▸ Document extract:
- Opening Delimiter -
We're trying to balance a few things here. Revealing the specific type of overload condition increases the ability for the adversary to use this information for various attacks. I'd rather it be combined in all cases, so that the specific cause is not visible during any attacks. In all cases, the reaction of our systems should be the same: direct less load to relays with this line. If we need to dig, that's what MetricsPort is for.
If we find out that we were wrong about the specific method of overload sensitivity, and that makes this line too common, I think we should address that kind of thing in the reporting, rather than breaking it out and dealing with it later. Again, no matter what, if a relay is overloaded over long timescales, it should get less load from sbws. That is the primary goal of this line. For analysis or short-term issues, we should ask operators to dig into MetricsPort on a per-relay basis, because high-res stats are risky to publish.
- Closing Delimiter -
▸ Material provided:
- Opening Delimiter -
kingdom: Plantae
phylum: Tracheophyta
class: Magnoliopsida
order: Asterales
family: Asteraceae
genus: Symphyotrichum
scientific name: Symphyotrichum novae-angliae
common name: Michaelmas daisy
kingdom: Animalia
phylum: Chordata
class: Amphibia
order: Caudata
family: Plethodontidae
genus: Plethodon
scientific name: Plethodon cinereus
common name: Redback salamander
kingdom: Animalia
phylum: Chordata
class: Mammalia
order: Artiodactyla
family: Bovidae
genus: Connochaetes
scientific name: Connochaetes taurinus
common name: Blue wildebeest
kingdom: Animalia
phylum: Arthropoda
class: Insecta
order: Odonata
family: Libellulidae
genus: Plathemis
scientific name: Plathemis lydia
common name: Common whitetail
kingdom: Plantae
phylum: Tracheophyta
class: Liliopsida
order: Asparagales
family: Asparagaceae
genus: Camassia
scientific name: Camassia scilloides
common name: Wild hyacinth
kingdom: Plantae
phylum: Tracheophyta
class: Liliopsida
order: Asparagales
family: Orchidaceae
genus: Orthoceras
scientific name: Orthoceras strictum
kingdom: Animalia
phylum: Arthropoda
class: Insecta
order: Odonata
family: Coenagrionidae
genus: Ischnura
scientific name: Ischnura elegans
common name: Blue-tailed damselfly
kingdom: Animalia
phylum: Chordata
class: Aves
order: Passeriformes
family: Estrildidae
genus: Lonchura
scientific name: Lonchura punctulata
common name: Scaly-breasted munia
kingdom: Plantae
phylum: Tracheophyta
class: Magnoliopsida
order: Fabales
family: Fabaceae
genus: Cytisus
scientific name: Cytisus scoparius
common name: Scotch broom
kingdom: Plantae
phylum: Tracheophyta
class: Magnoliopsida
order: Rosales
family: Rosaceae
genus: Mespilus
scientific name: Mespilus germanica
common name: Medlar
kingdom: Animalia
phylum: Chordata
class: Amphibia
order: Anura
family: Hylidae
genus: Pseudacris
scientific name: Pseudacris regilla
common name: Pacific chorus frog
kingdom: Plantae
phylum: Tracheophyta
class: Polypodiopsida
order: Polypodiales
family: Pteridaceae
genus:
- Closing Delimiter -
▸ What you need to do:
1. In the overload reporting discussion, why are high-res stats not to be published?
2. Repeat the part of the overload reporting discussion that opens with the words containing "We're trying to" and closes with "MetricsPort is for.".

▸ Solutions to the exercise:
1. They are risky to publish.

2.
We're trying to balance a few things here. Revealing the specific type of overload condition increases the ability for the adversary to use this information for various attacks. I'd rather it be combined in all cases, so that the specific cause is not visible during any attacks. In all cases, the reaction of our systems should be the same: direct less load to relays with this line. If we need to dig, that's what MetricsPort is for.